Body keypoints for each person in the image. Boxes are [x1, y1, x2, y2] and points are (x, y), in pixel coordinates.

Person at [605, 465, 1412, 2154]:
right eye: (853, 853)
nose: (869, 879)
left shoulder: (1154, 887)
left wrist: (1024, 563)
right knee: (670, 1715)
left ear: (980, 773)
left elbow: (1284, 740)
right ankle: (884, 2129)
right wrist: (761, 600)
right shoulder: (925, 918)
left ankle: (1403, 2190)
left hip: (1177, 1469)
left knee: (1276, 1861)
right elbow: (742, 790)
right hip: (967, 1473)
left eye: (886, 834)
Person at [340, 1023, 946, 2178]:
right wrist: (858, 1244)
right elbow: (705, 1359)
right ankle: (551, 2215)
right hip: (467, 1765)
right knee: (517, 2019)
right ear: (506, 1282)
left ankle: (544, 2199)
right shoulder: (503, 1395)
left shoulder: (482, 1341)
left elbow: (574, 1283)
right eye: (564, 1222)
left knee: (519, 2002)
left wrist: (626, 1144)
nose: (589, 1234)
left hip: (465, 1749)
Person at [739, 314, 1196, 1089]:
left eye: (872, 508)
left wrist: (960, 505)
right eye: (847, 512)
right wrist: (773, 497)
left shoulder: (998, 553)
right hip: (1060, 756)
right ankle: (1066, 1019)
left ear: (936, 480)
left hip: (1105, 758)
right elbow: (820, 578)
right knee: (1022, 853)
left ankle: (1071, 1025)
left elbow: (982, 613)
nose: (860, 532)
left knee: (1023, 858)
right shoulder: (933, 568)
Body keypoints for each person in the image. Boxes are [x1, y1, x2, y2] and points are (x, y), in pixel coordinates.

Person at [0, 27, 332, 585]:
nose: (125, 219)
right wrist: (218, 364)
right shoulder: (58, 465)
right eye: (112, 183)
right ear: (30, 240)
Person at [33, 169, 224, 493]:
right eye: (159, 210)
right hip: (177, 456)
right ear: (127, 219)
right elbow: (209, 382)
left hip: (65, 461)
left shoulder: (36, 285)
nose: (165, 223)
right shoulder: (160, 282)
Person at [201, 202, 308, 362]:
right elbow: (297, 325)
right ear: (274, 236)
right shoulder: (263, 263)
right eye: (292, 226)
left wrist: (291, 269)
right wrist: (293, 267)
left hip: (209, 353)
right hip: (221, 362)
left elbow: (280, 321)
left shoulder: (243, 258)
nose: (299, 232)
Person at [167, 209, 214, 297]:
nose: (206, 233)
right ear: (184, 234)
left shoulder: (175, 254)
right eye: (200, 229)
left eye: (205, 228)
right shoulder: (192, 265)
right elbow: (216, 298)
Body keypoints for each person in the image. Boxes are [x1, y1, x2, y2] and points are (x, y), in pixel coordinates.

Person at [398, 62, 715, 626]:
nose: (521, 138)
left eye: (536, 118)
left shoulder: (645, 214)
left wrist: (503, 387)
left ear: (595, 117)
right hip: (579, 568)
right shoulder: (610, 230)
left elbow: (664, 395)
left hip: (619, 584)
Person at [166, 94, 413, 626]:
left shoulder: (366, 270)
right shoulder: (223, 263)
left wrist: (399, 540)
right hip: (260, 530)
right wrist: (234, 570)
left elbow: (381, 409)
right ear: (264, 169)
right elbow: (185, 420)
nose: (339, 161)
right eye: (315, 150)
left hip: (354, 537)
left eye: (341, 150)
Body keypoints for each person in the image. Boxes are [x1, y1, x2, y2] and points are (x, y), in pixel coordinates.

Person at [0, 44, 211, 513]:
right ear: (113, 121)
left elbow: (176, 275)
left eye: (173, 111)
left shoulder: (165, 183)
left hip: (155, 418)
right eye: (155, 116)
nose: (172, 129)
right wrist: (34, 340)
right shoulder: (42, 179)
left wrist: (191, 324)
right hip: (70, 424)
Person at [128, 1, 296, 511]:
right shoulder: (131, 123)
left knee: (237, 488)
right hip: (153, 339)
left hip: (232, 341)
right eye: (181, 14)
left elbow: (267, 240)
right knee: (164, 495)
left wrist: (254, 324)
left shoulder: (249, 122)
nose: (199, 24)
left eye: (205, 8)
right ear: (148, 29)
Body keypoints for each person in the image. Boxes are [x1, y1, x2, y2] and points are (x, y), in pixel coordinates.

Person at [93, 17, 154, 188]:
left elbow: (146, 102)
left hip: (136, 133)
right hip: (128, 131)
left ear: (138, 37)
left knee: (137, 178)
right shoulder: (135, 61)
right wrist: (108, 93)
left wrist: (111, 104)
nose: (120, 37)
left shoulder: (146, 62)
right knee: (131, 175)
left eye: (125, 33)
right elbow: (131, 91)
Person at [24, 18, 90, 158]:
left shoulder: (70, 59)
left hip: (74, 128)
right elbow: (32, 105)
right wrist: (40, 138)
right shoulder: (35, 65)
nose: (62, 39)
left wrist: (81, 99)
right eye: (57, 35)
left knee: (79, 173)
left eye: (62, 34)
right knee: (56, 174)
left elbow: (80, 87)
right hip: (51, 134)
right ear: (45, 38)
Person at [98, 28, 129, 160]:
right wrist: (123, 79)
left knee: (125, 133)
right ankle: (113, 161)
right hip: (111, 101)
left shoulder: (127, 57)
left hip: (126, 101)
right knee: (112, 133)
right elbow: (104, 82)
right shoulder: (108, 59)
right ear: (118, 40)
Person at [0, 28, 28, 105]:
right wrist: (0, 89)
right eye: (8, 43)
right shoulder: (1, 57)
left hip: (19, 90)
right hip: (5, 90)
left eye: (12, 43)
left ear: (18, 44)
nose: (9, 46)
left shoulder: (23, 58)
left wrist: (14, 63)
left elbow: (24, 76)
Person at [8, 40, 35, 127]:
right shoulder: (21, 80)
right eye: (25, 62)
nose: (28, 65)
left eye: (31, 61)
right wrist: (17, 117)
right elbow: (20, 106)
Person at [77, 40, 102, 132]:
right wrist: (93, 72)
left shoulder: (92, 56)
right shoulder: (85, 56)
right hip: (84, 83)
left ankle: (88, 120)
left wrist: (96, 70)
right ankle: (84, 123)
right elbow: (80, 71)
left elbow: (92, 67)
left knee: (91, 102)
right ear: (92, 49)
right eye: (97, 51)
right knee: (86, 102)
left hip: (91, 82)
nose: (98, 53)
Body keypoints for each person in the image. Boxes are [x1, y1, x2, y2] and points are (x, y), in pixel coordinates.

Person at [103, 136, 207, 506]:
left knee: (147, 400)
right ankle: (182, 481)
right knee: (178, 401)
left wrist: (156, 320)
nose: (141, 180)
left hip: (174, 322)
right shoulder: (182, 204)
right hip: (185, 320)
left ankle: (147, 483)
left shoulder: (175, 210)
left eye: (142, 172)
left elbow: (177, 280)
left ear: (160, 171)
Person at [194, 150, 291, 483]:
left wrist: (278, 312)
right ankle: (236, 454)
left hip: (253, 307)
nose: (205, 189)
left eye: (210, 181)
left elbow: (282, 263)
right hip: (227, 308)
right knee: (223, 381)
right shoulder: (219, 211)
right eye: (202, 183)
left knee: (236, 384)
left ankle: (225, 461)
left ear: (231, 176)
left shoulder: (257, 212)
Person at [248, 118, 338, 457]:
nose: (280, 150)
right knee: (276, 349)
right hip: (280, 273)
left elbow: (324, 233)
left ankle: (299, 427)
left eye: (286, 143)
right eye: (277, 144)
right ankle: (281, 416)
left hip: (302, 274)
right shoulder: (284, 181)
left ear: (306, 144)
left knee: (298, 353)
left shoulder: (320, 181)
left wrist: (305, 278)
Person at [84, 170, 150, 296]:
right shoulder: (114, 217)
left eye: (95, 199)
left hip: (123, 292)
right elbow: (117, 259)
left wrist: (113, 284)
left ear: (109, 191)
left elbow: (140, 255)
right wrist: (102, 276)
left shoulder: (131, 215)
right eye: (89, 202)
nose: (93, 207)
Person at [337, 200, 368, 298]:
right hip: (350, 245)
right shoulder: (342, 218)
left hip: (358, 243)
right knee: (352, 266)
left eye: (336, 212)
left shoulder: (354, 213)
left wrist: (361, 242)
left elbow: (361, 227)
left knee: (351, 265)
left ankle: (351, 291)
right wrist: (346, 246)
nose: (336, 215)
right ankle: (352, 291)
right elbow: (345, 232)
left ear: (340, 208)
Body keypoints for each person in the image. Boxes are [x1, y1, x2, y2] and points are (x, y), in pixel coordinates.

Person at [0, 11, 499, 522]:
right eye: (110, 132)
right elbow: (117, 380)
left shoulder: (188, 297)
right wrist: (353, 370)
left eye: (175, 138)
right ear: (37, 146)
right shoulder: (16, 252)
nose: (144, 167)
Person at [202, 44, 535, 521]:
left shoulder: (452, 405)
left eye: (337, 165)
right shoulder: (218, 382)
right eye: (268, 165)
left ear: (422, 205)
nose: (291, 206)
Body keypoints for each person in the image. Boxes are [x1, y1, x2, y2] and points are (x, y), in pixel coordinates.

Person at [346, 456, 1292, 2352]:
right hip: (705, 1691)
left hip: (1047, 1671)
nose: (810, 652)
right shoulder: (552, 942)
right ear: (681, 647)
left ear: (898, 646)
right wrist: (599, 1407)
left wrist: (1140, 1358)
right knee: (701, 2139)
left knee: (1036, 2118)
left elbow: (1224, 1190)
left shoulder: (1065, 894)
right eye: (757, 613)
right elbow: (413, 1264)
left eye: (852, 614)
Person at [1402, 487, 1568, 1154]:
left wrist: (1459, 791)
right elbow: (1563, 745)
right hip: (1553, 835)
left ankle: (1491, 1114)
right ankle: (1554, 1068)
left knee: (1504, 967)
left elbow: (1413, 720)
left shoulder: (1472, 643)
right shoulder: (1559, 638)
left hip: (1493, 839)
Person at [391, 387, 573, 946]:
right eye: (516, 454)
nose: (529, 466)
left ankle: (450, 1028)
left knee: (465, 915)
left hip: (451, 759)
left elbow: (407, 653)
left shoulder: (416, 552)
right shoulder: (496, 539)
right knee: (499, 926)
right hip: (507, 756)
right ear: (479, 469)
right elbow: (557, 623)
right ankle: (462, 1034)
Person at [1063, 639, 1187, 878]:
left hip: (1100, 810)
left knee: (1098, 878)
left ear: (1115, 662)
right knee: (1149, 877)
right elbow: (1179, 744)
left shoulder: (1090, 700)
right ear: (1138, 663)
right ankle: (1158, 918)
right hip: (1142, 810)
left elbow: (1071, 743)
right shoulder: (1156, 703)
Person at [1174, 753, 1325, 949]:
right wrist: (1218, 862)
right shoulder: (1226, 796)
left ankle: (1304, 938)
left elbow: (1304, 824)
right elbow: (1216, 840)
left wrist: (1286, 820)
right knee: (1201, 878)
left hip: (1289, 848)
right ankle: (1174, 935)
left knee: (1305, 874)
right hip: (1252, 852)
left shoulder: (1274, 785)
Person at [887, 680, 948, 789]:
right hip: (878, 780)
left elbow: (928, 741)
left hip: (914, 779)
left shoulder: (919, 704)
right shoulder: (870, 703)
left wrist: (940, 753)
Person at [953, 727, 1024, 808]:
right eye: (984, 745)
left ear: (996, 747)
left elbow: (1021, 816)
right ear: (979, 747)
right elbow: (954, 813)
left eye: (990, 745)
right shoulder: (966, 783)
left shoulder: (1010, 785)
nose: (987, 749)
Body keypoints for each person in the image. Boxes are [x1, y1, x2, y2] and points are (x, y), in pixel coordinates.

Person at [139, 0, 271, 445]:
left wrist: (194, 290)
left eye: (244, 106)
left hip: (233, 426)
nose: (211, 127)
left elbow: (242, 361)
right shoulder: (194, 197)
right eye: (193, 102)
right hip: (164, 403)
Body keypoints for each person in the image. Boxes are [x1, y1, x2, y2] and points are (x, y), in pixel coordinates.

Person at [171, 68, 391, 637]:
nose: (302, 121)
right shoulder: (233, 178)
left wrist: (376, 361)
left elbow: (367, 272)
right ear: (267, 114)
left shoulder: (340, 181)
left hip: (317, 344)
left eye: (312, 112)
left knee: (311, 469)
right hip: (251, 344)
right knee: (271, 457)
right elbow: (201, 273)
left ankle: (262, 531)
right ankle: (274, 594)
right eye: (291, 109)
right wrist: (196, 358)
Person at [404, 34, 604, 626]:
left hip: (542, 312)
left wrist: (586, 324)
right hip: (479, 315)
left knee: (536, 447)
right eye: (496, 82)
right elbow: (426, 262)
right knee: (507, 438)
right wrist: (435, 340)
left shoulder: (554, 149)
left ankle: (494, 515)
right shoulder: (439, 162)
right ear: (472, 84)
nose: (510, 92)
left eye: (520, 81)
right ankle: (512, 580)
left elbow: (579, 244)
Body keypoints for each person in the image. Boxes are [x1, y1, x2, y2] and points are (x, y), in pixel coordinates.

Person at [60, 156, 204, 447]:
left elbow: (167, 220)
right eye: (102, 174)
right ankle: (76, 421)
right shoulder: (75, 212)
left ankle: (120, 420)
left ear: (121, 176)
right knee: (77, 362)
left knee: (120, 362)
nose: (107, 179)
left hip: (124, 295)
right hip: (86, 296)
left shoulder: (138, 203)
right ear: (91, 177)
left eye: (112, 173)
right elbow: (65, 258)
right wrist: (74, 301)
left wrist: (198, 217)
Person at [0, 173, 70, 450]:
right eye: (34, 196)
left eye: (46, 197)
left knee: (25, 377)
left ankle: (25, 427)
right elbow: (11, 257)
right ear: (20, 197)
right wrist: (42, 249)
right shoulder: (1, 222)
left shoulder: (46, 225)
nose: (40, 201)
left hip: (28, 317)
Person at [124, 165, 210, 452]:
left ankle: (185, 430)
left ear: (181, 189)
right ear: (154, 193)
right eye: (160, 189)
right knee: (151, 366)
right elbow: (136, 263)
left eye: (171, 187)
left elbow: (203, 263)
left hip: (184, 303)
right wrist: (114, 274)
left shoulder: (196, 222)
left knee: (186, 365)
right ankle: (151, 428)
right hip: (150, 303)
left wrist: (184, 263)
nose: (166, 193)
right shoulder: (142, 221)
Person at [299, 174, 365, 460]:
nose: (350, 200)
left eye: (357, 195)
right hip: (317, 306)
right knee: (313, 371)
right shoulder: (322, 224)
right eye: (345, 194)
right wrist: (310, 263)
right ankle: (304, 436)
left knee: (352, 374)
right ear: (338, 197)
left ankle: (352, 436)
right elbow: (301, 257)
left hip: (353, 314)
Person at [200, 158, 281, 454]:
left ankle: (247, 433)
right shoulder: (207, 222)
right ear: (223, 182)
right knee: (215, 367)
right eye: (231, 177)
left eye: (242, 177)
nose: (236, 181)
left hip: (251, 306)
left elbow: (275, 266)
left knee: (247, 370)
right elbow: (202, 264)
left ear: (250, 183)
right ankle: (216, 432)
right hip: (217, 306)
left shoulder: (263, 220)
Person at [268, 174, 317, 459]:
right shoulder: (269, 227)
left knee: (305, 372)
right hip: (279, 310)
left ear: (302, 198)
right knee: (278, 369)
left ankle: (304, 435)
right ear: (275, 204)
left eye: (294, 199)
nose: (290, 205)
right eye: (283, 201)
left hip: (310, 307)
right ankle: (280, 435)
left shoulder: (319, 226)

What you should do: Set down precisely the lines above between the line holding "left ankle: (88, 120)" and the line holding "left knee: (147, 400)", inclusive, and nothing beyond them.

The answer:
left ankle: (88, 120)
left wrist: (96, 70)
right ankle: (84, 123)
right elbow: (80, 71)
left elbow: (92, 67)
left knee: (91, 102)
right ear: (92, 49)
right eye: (97, 51)
right knee: (86, 102)
left hip: (91, 82)
nose: (98, 53)
Body keypoints for each person in the image. Boxes are [x1, y1, x2, y2] and points are (x, y), in pixel coordinates.

Person at [103, 136, 207, 506]:
left knee: (147, 400)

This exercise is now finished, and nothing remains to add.